-------- EXERCISE MATERIAL

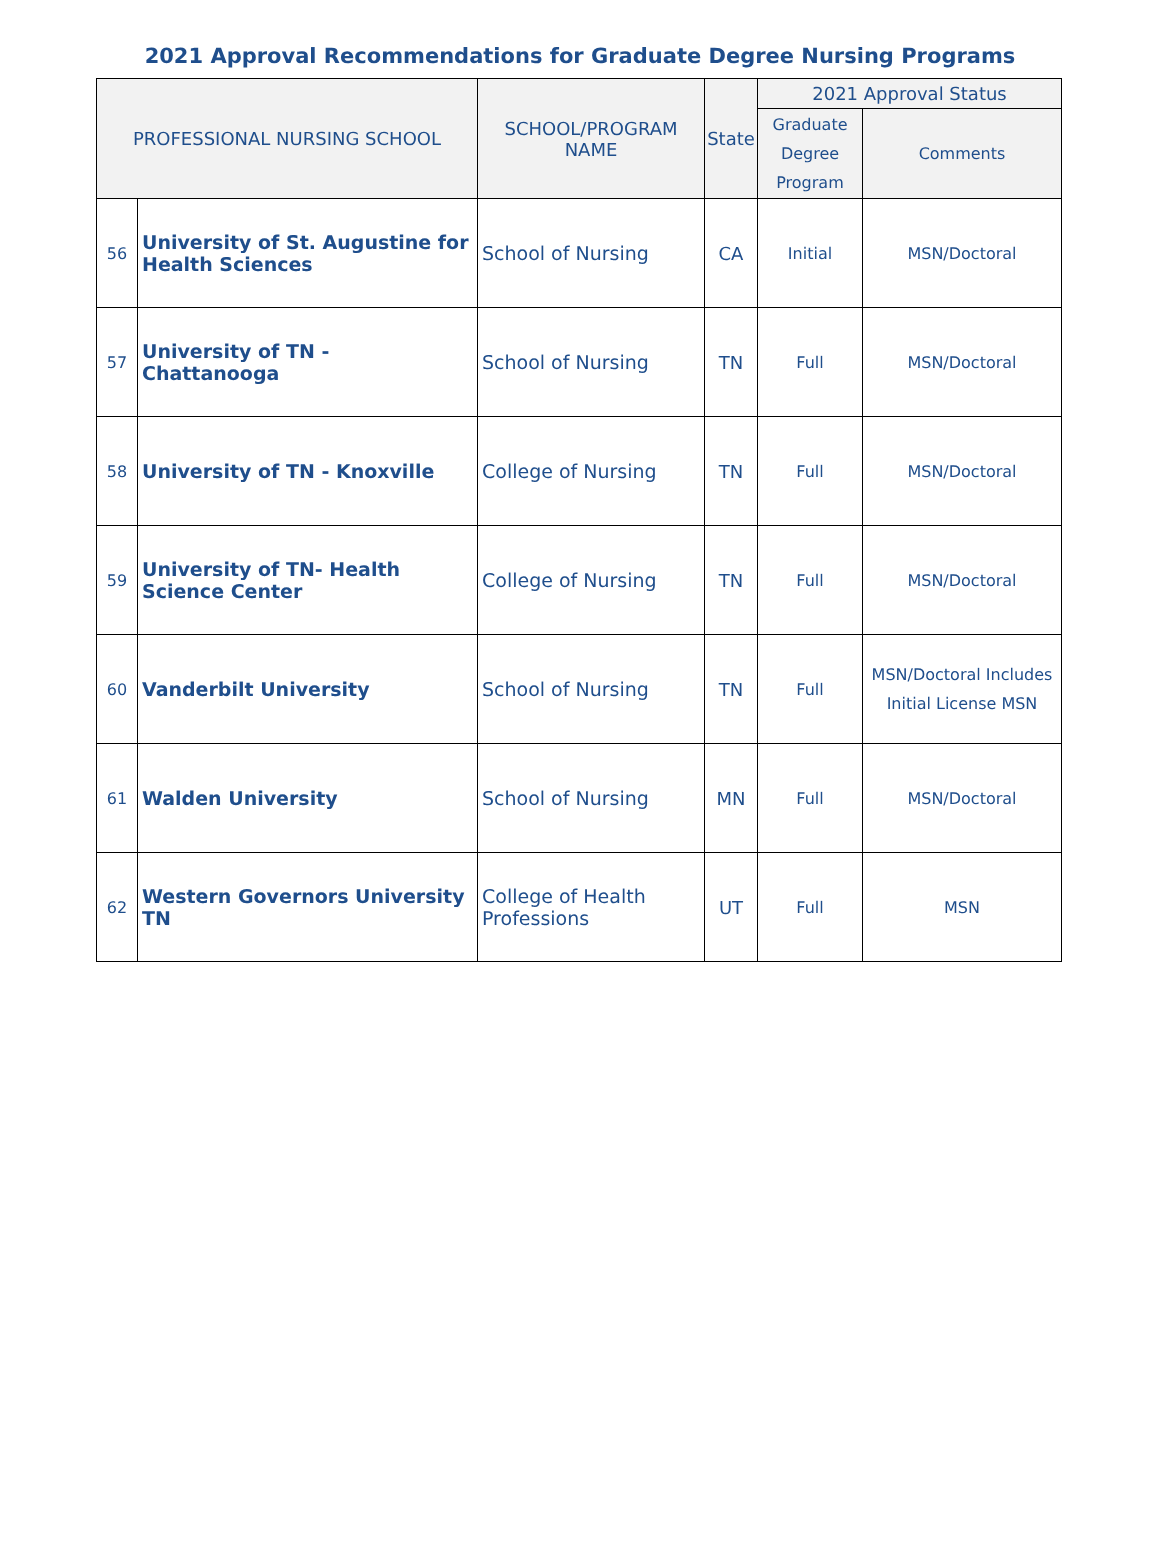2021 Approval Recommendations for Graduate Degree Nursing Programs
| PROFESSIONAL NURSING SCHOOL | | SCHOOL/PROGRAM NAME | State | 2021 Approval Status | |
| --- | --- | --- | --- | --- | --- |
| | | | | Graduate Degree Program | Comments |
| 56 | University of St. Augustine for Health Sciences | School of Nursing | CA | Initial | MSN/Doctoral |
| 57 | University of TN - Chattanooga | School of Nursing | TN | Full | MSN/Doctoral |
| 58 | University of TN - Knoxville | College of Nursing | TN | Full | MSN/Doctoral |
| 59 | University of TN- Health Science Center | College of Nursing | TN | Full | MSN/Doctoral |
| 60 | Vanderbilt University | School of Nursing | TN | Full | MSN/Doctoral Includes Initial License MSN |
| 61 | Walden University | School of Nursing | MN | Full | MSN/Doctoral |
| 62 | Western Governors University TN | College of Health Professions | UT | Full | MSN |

----------------

§ **REQUIRED WORK**: Print all the entries again exactly as written, but without the pictures.

§ **WRITTEN REPLY**:
2021 Approval Recommendations for Graduate Degree Nursing Programs
| PROFESSIONAL NURSING SCHOOL | | SCHOOL/PROGRAM NAME | State | 2021 Approval Status | |
| --- | --- | --- | --- | --- | --- |
| | | | | Graduate Degree Program | Comments |
| 56 | University of St. Augustine for Health Sciences | School of Nursing | CA | Initial | MSN/Doctoral |
| 57 | University of TN - Chattanooga | School of Nursing | TN | Full | MSN/Doctoral |
| 58 | University of TN - Knoxville | College of Nursing | TN | Full | MSN/Doctoral |
| 59 | University of TN- Health Science Center | College of Nursing | TN | Full | MSN/Doctoral |
| 60 | Vanderbilt University | School of Nursing | TN | Full | MSN/Doctoral Includes Initial License MSN |
| 61 | Walden University | School of Nursing | MN | Full | MSN/Doctoral |
| 62 | Western Governors University TN | College of Health Professions | UT | Full | MSN |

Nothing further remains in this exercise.